- _Required work_: Only the pictures are to be left out; return the rest of the data exactly as it stands.

*** Supplied entries

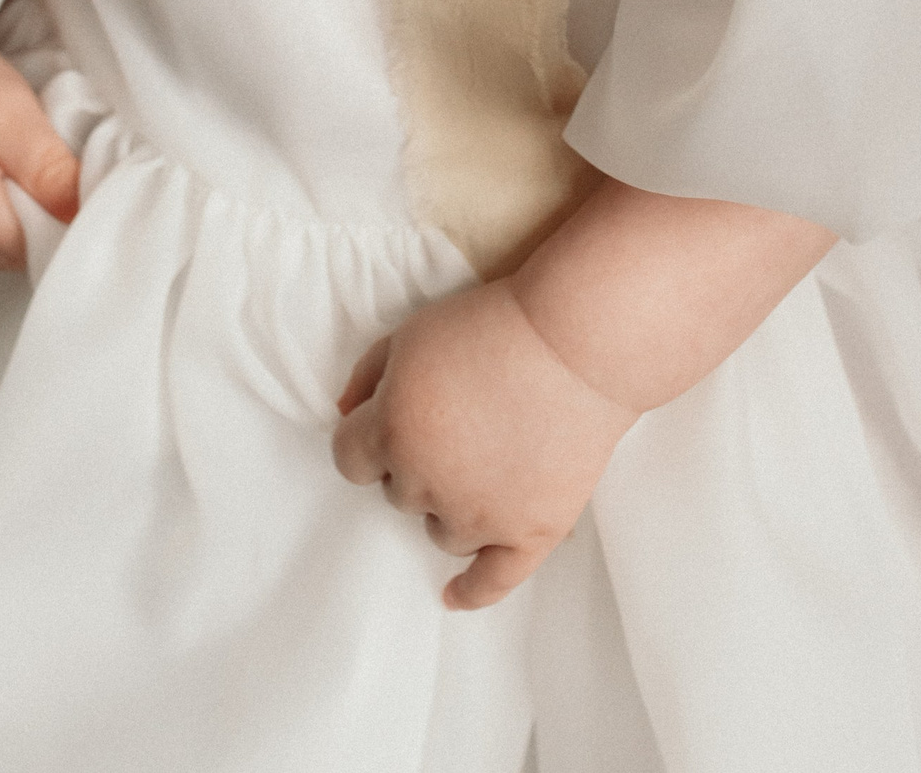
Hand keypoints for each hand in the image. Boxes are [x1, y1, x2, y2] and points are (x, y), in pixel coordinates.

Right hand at [0, 38, 80, 267]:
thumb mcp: (11, 115)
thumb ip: (49, 172)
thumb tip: (84, 215)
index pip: (35, 250)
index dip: (69, 221)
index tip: (88, 185)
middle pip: (19, 251)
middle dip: (49, 216)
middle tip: (62, 165)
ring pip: (3, 240)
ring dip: (28, 210)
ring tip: (32, 161)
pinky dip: (5, 202)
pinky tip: (9, 167)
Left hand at [333, 279, 632, 609]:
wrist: (577, 340)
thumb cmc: (492, 325)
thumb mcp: (412, 332)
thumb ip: (365, 376)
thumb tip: (343, 413)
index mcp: (393, 430)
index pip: (349, 459)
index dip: (369, 438)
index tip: (395, 423)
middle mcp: (427, 481)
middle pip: (398, 494)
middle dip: (418, 462)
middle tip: (462, 422)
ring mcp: (479, 515)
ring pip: (441, 533)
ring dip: (451, 504)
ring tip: (487, 460)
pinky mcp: (529, 533)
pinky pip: (490, 583)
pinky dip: (469, 592)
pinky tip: (453, 595)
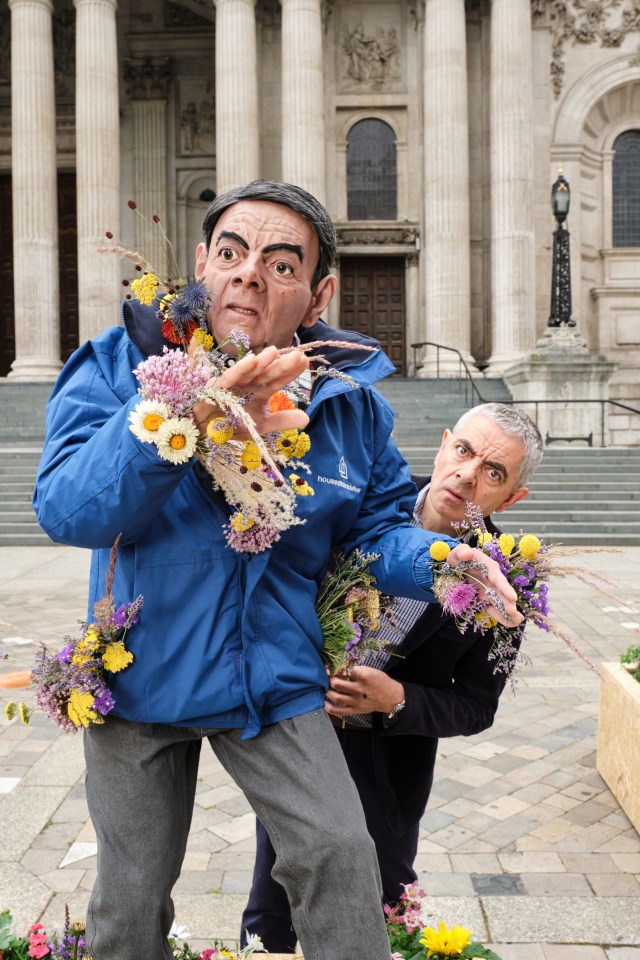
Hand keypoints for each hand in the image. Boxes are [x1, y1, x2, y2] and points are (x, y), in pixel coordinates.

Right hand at [190, 343, 309, 437]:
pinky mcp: (218, 387)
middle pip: (267, 373)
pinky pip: (230, 377)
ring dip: (261, 362)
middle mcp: (248, 384)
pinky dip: (240, 369)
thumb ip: (281, 421)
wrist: (204, 433)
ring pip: (249, 371)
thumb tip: (306, 418)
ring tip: (274, 352)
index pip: (278, 380)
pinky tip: (251, 361)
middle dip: (281, 364)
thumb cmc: (232, 425)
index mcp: (259, 391)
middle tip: (297, 355)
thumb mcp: (260, 426)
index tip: (304, 361)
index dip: (290, 372)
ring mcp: (234, 384)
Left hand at [324, 666, 404, 716]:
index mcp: (363, 676)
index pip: (343, 670)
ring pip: (336, 697)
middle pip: (336, 684)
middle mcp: (359, 689)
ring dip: (328, 691)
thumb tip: (339, 669)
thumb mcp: (370, 670)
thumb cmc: (380, 681)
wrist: (391, 697)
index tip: (330, 667)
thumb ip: (355, 670)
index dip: (335, 668)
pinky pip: (340, 711)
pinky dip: (330, 708)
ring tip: (326, 687)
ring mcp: (357, 701)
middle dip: (329, 679)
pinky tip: (325, 702)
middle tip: (327, 677)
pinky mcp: (356, 710)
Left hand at [447, 543, 523, 627]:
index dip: (505, 588)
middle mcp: (493, 580)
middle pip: (502, 592)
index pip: (498, 578)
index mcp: (489, 568)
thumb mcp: (457, 552)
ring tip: (516, 621)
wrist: (458, 566)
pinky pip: (494, 608)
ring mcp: (490, 590)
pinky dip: (499, 615)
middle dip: (508, 603)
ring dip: (507, 611)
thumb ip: (461, 552)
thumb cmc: (460, 557)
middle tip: (513, 613)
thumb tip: (467, 553)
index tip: (512, 597)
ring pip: (501, 602)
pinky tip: (505, 621)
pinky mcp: (486, 598)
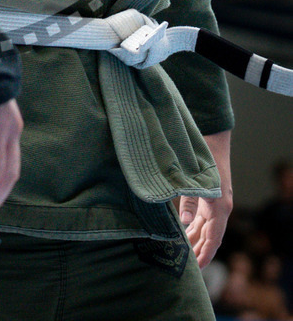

******

- _Answer to this exercise_:
Hand keypoints for each hand in the image. Boxes are [x1, y1, x2, y2] and points are (x, y), in pixel coordinates.

Right hand at [0, 38, 80, 267]:
thumb mcp: (11, 115)
thumb ip: (49, 172)
thumb tip: (84, 215)
index pip: (35, 250)
index dip: (69, 221)
index tip: (88, 185)
middle pip: (19, 251)
middle dip: (49, 216)
middle tip: (62, 165)
ring pip: (3, 240)
ring dip: (28, 210)
ring tip: (32, 161)
pinky dip: (5, 202)
pinky tip: (9, 167)
Left hand at [333, 279, 632, 609]:
wrist: (577, 340)
thumb cmc: (492, 325)
thumb mcp: (412, 332)
thumb ip: (365, 376)
thumb tip: (343, 413)
index mcp: (393, 430)
index pip: (349, 459)
index dip: (369, 438)
index tip: (395, 423)
middle mcp: (427, 481)
middle pip: (398, 494)
middle dip: (418, 462)
middle tip: (462, 422)
ring mcp: (479, 515)
ring pip: (441, 533)
ring dip: (451, 504)
ring tip: (487, 460)
pinky mcp: (529, 533)
pinky pip: (490, 583)
pinky dip: (469, 592)
pinky tip: (453, 595)
Hand keypoints for each hand in the image. Boxes are [x1, y1, x2, y2] and points are (x, y), in pixel coordinates.

Right hand at [190, 343, 309, 437]:
pinky mcp: (218, 387)
middle pip: (267, 373)
pinky pip: (230, 377)
ring dip: (261, 362)
middle mcp: (248, 384)
pinky dip: (240, 369)
thumb ip: (281, 421)
wrist: (204, 433)
ring pip: (249, 371)
thumb tip: (306, 418)
ring tip: (274, 352)
index pip: (278, 380)
pinky tip: (251, 361)
middle dip: (281, 364)
thumb cmc: (232, 425)
index mcp: (259, 391)
middle tip: (297, 355)
thumb mcp: (260, 426)
index tip: (304, 361)
index dip: (290, 372)
ring mcp: (234, 384)
Left hand at [324, 666, 404, 716]:
index mcp: (363, 676)
index pip: (343, 670)
ring pip: (336, 697)
middle pip: (336, 684)
middle mcp: (359, 689)
ring dip: (328, 691)
thumb tip: (339, 669)
thumb mcp: (370, 670)
thumb cmc: (380, 681)
wrist: (391, 697)
index tip: (330, 667)
thumb ip: (355, 670)
index dip: (335, 668)
pinky pip: (340, 711)
pinky dip: (330, 708)
ring tip: (326, 687)
ring mcp: (357, 701)
middle dip: (329, 679)
pinky tip: (325, 702)
middle tip: (327, 677)
pinky mcp: (356, 710)
Left hand at [447, 543, 523, 627]:
index dip: (505, 588)
middle mcp: (493, 580)
middle pip: (502, 592)
index pip: (498, 578)
index mcp: (489, 568)
thumb mcp: (457, 552)
ring tip: (516, 621)
wrist: (458, 566)
pinky pip: (494, 608)
ring mcp: (490, 590)
pinky dip: (499, 615)
middle dip: (508, 603)
ring dip: (507, 611)
thumb ip: (461, 552)
thumb cmc: (460, 557)
middle tip: (513, 613)
thumb tip: (467, 553)
index tip: (512, 597)
ring pip: (501, 602)
pinky tip: (505, 621)
pinky mcp: (486, 598)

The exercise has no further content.